### [Extrait cité]

□ □ □ □

Le studio, composé majoritairement de vétérans du milieu ayant quitté Square, fut bâti dans un but précis : réaliser le RPG tant désiré par Kikuta. Au sein de Square il était cantonné malgré lui à son rôle de compositeur, quand bien même son envie de développer son propre projet, mais SNK lui offrit cette opportunité. Naîtra alors Koudelka, un obscur soft de la PS1 sorti en 1999 et possédant une ambiance singulière, une bande-son tout aussi atypique, sans compter quelques bonnes idées de game design perdues au milieu d’errances plus handicapantes.
Une œuvre plus qu’imparfaite découlant d’une production difficile marquée par de sérieuses divergences créatives entre Hiroki Kikuta et ses équipes. Cela poussera le compositeur à démissionner de son poste de PDG et abandonner le studio. Cela étant dit, Koudelka aura été la graine qui n’attendait que de germer dans les bonnes conditions. Kikuta parti, Sacnoth s’attellera rapidement à un nouveau jeu, un RPG toujours aussi ambitieux et original, mais davantage ancré dans leur vision, précisément sur la partie gameplay, point de désaccord majeur sur Koudelka.

□ □ □ □

### [Lignes]
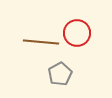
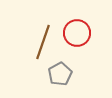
brown line: moved 2 px right; rotated 76 degrees counterclockwise
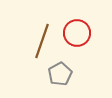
brown line: moved 1 px left, 1 px up
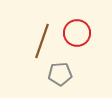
gray pentagon: rotated 25 degrees clockwise
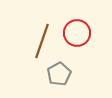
gray pentagon: moved 1 px left; rotated 25 degrees counterclockwise
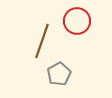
red circle: moved 12 px up
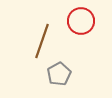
red circle: moved 4 px right
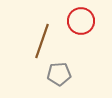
gray pentagon: rotated 25 degrees clockwise
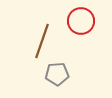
gray pentagon: moved 2 px left
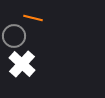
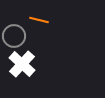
orange line: moved 6 px right, 2 px down
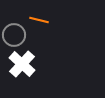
gray circle: moved 1 px up
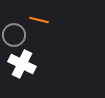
white cross: rotated 16 degrees counterclockwise
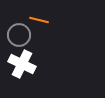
gray circle: moved 5 px right
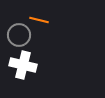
white cross: moved 1 px right, 1 px down; rotated 12 degrees counterclockwise
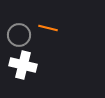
orange line: moved 9 px right, 8 px down
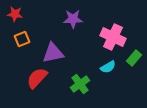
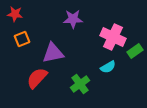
green rectangle: moved 1 px right, 7 px up; rotated 14 degrees clockwise
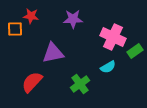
red star: moved 16 px right, 2 px down
orange square: moved 7 px left, 10 px up; rotated 21 degrees clockwise
red semicircle: moved 5 px left, 4 px down
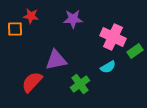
purple triangle: moved 3 px right, 7 px down
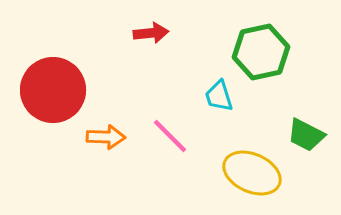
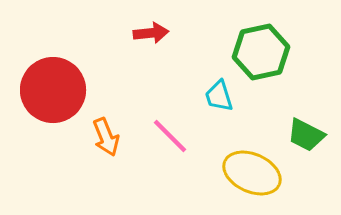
orange arrow: rotated 66 degrees clockwise
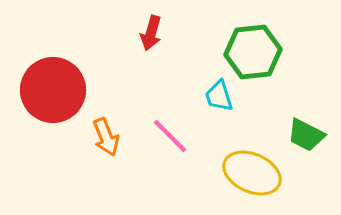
red arrow: rotated 112 degrees clockwise
green hexagon: moved 8 px left; rotated 6 degrees clockwise
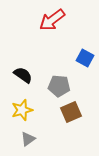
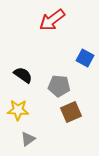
yellow star: moved 4 px left; rotated 20 degrees clockwise
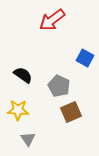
gray pentagon: rotated 20 degrees clockwise
gray triangle: rotated 28 degrees counterclockwise
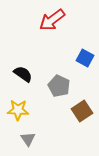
black semicircle: moved 1 px up
brown square: moved 11 px right, 1 px up; rotated 10 degrees counterclockwise
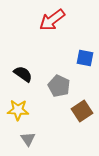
blue square: rotated 18 degrees counterclockwise
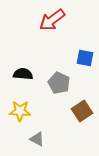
black semicircle: rotated 30 degrees counterclockwise
gray pentagon: moved 3 px up
yellow star: moved 2 px right, 1 px down
gray triangle: moved 9 px right; rotated 28 degrees counterclockwise
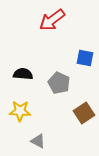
brown square: moved 2 px right, 2 px down
gray triangle: moved 1 px right, 2 px down
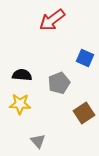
blue square: rotated 12 degrees clockwise
black semicircle: moved 1 px left, 1 px down
gray pentagon: rotated 25 degrees clockwise
yellow star: moved 7 px up
gray triangle: rotated 21 degrees clockwise
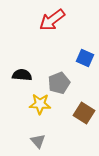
yellow star: moved 20 px right
brown square: rotated 25 degrees counterclockwise
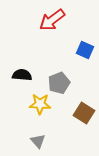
blue square: moved 8 px up
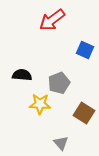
gray triangle: moved 23 px right, 2 px down
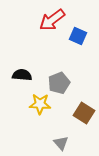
blue square: moved 7 px left, 14 px up
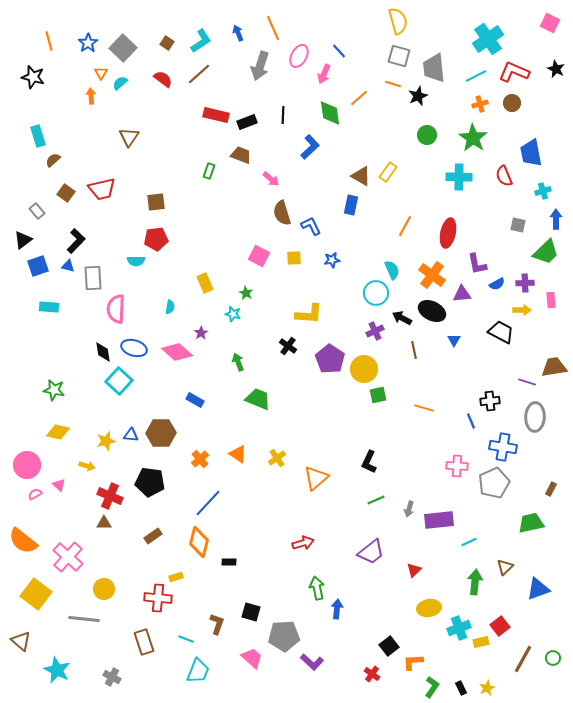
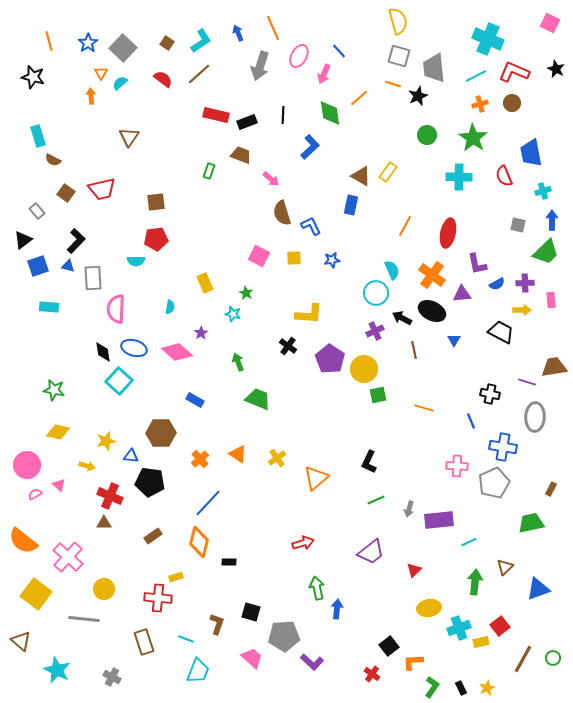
cyan cross at (488, 39): rotated 32 degrees counterclockwise
brown semicircle at (53, 160): rotated 112 degrees counterclockwise
blue arrow at (556, 219): moved 4 px left, 1 px down
black cross at (490, 401): moved 7 px up; rotated 18 degrees clockwise
blue triangle at (131, 435): moved 21 px down
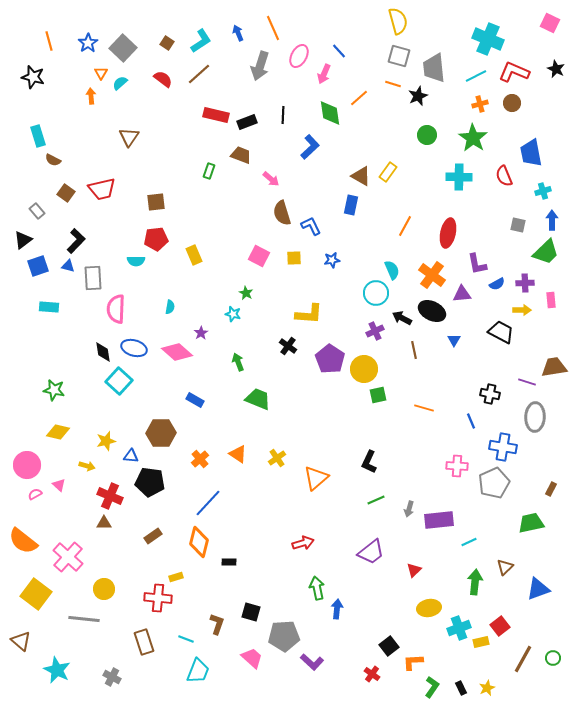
yellow rectangle at (205, 283): moved 11 px left, 28 px up
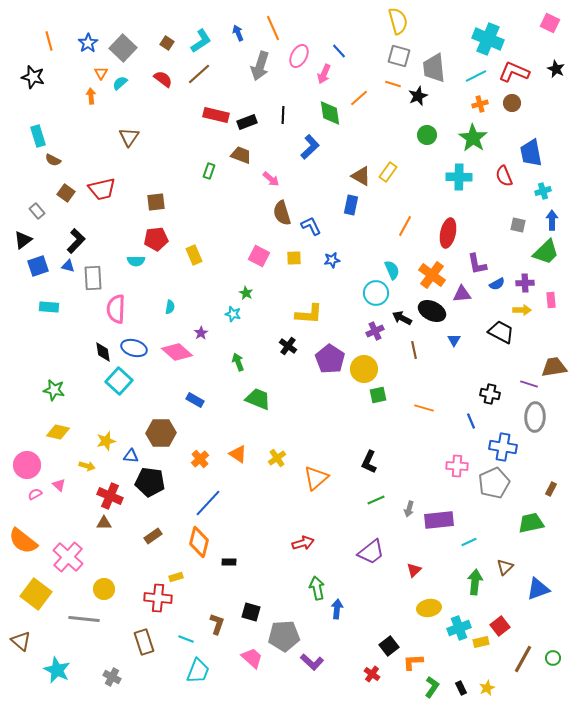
purple line at (527, 382): moved 2 px right, 2 px down
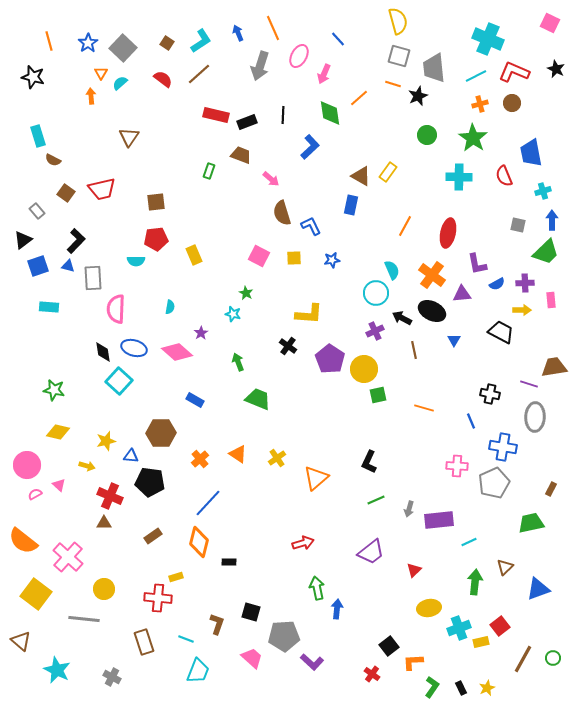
blue line at (339, 51): moved 1 px left, 12 px up
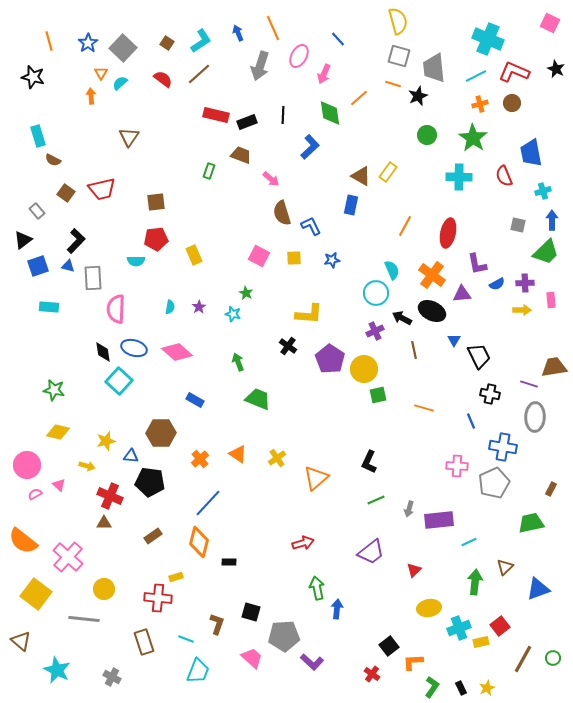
black trapezoid at (501, 332): moved 22 px left, 24 px down; rotated 36 degrees clockwise
purple star at (201, 333): moved 2 px left, 26 px up
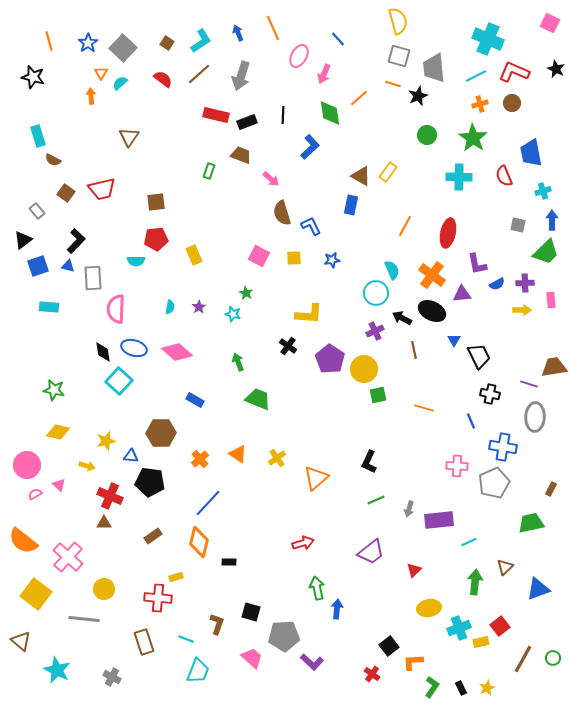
gray arrow at (260, 66): moved 19 px left, 10 px down
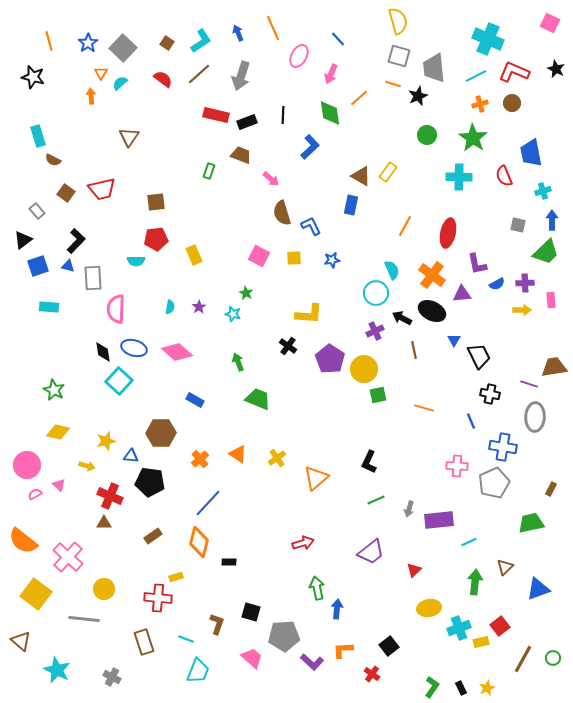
pink arrow at (324, 74): moved 7 px right
green star at (54, 390): rotated 15 degrees clockwise
orange L-shape at (413, 662): moved 70 px left, 12 px up
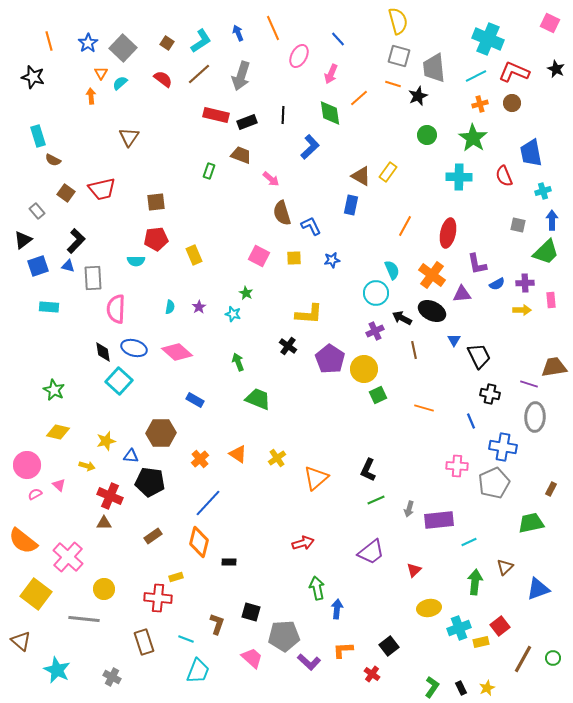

□ □ □ □

### [Consignes de l'exercice]
1/ Pour chacune des affirmations suivantes, dites si elle concorde avec l'extrait sur Koudelka. Répondez par oui ou par non et citez à l'identique les mots de l'extrait qui permettent de trancher.
(a) Koudelka est sorti sur PS1 en 1999.
(b) Après Koudelka, Kikuta a conservé son poste de PDG du studio.
(c) Sur Koudelka, le gameplay constituait le principal point de désaccord.
2/ Reproduisez fidèlement tout le passage de l'extrait sur Koudelka qui va de « Une œuvre plus » jusqu'à « majeur sur Koudelka. ».

### [Corrigé de l'exercice]
1/
(a) Oui : « un obscur soft de la PS1 sorti en 1999 »
(b) Non : « Cela poussera le compositeur à démissionner de son poste de PDG et abandonner le studio. »
(c) Oui : « précisément sur la partie gameplay, point de désaccord majeur sur Koudelka »

2/
Une œuvre plus qu’imparfaite découlant d’une production difficile marquée par de sérieuses divergences créatives entre Hiroki Kikuta et ses équipes. Cela poussera le compositeur à démissionner de son poste de PDG et abandonner le studio. Cela étant dit, Koudelka aura été la graine qui n’attendait que de germer dans les bonnes conditions. Kikuta parti, Sacnoth s’attellera rapidement à un nouveau jeu, un RPG toujours aussi ambitieux et original, mais davantage ancré dans leur vision, précisément sur la partie gameplay, point de désaccord majeur sur Koudelka.